(Saved entries)
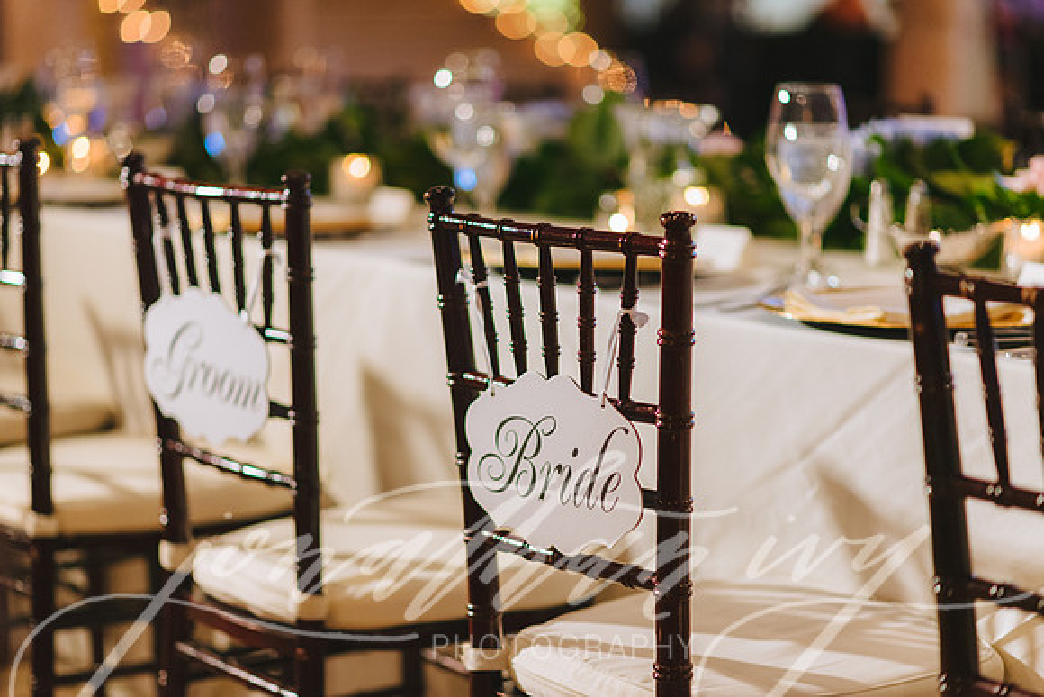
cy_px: 348
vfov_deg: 16.1
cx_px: 522
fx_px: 2465
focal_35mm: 85
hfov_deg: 23.9
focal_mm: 85
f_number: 2
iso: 1600
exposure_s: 1/125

What to produce> Return each line above exactly; any pictures are to be skipped.

Result for this task>
cy_px: 348
vfov_deg: 16.1
cx_px: 522
fx_px: 2465
focal_35mm: 85
hfov_deg: 23.9
focal_mm: 85
f_number: 2
iso: 1600
exposure_s: 1/125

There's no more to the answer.